Currently ranked first in Africa and seventh internationally, the co-operative movement has made significant milestones.
In particular, Savings and Credit Co-operatives Societies, SACCOs, have been billed as the fastest growing subsector in the world by among others World Council of Credit Unions (WOCCU)
According to the Ministry of Trade and Industrialisation statistics, co-operative enterprises have generated employment opportunities for over 500,000 people and indirectly for more than 3 million.
The Kenyan Deposit Taking Saccos call the shot as they have remained robust concerning all the parameters on growth performance.
Saccos Societies Regulatory Authority (SASRA) 2019 Sacco annual supervision report shows the subsector is proliferating in the face of stiff competition and disruption of the new technology.
Such growth explains why Saccos are becoming increasingly popular in Kenya, providing an alternative to banks for low and middle-income earners who need financing.
When the government introduced interest rate capping, most banks avoided advancing loans to small business enterprises owners and other low-income earners who they considered risky. Saccos remain the only option for such groups as the scramble for borrowing between the government and ordinary Kenyans in banks intensifies.
Saccos model is designed to enable autonomous without government subsidies, and they exist not for profit-making but for their service to members.
They provide loans at relatively low-interest rates, which has attracted more members contributing to their growth across Kenya.
The terms and conditions for getting a loan through a SACCO are not inflexible; members guarantee each other, while a bank will require a title deed, among other collateral and requirements which one may not have.
There is not so much pressure when making payments to the Sacco, but with a bank, when the time for repayment comes, they want their money fast, as many co-operators attest.

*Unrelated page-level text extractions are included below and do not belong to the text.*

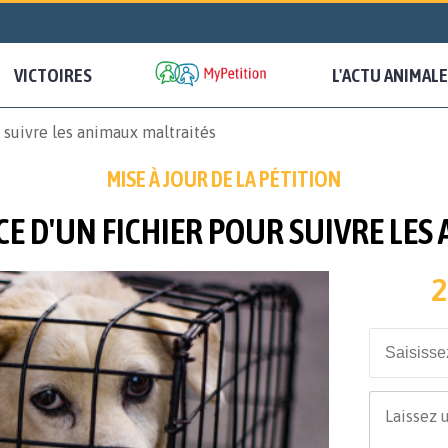
VICTOIRES
L'ACTU ANIMALE
 suivre les animaux maltraités
MISE À JOUR DE LA PÉTITION
CE D'UN FICHIER POUR SUIVRE LE
2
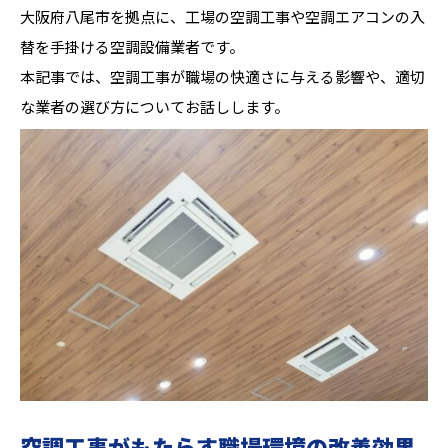
大阪府八尾市を拠点に、工場の空調工事や空調エアコンの入
替を手掛ける空調設備業者です。
本記事では、空調工事が職場の快適さに与える影響や、適切
な業者の選び方についてお話しします。
空調工事がもたらす職場環境の改善効果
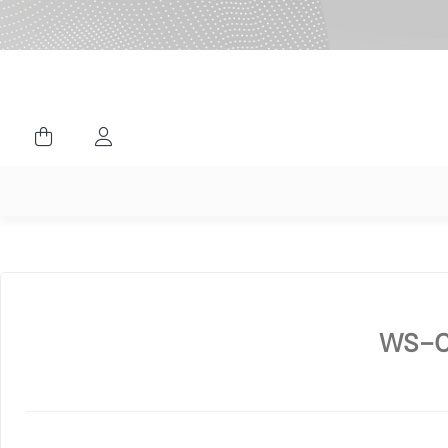
ورود کاربران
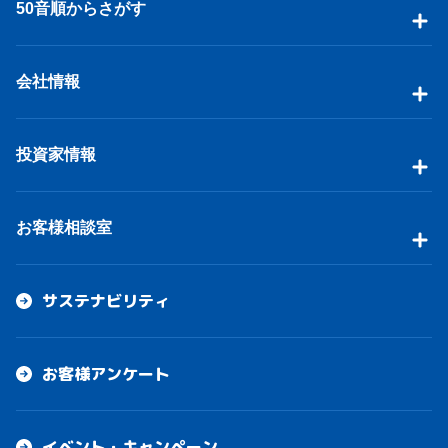
50音順からさがす
会社情報
投資家情報
お客様相談室
サステナビリティ
お客様アンケート
イベント・キャンペーン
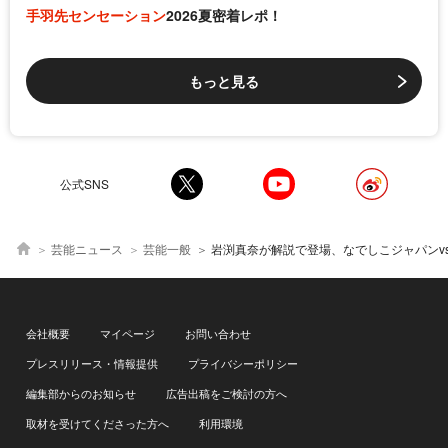
手羽先センセーション
2026夏密着レポ！
もっと見る
公式SNS
芸能ニュース
芸能一般
岩渕真奈が解説で登場、なでしこジャパンvsノルウェーの国際親善試合をABEMAで独占
会社概要
マイページ
お問い合わせ
プレスリリース・情報提供
プライバシーポリシー
編集部からのお知らせ
広告出稿をご検討の方へ
取材を受けてくださった方へ
利用環境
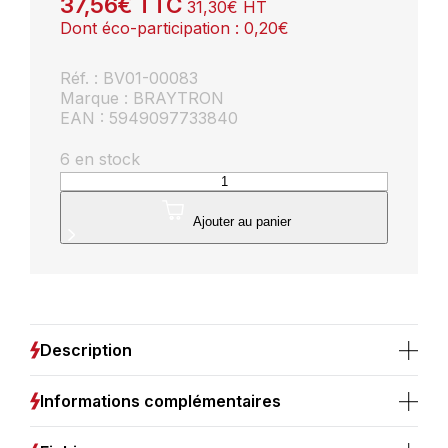
37,56
€
TTC
31,30
€
HT
Dont éco-participation :
0,20
€
Réf. : BV01-00083
Marque : BRAYTRON
EAN : 5949097733840
6 en stock
quantité
de
Applique
Ajouter au panier
murale
décorative
1xE14
23W
IP20
–
Description
Métal
Informations complémentaires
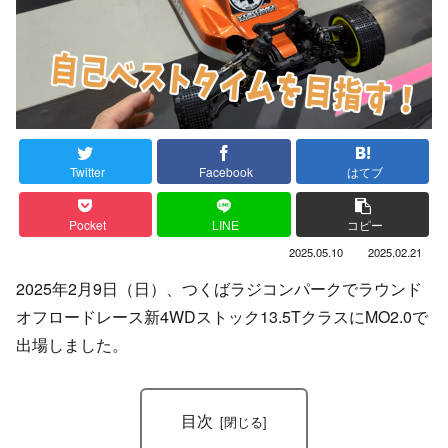
Twitter
Facebook
はてブ
Pocket
LINE
コピー
2025.05.10
2025.02.21
2025年2月9日（日）、つくばラジコンパークでラウンド
オフロードレース新4WDストック13.5TクラスにMO2.0で
出場しました。
目次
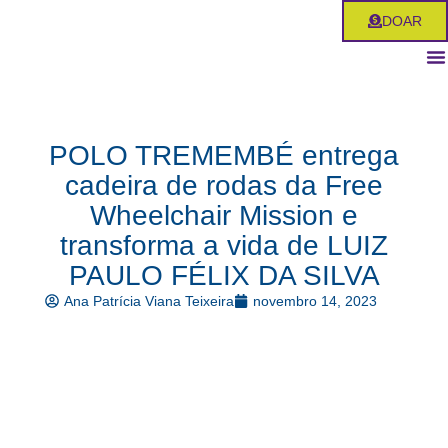
Ir
DOAR
para
o
conteúdo
POLO TREMEMBÉ entrega
cadeira de rodas da Free
Wheelchair Mission e
transforma a vida de LUIZ
PAULO FÉLIX DA SILVA
Ana Patrícia Viana Teixeira
novembro 14, 2023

Besides, members are the Sacco owners, and net profits are shared between all members in the form of dividends, based on a member’s shareholding percentage. Members through annual general meetings are the supreme decision making organ.
Research by the International Labor Organization indicates about seven per cent of the African population is affiliated to some type of financing co-operative.
In Kenya, those co-operatives are giving a significant boost to the country’s economy through people who, in all likelihood, could not get financing any other way. This notwithstanding their profound role in enhancing the savings culture in the community.
Apart from the enactment of the Co-operative Societies Act No. 12 of 1997 that removed utterly the government’s role in the affairs of co-operative societies resulting in a near-collapse of the entire co-operative movement in the country, the sector has remained firm and meteorically rising to Africa’s top.
The government has come up with a well laid governing and regulatory policies and bodies. Corrupt individuals in co-operatives have been put on the spot.
These days it’s hard for members in registered and licensed co-operative societies to lose money as the government continues to tighten the nut on management.
Sacco societies have proven a great vehicle in poverty eradication and offering the best returns for members’ investments.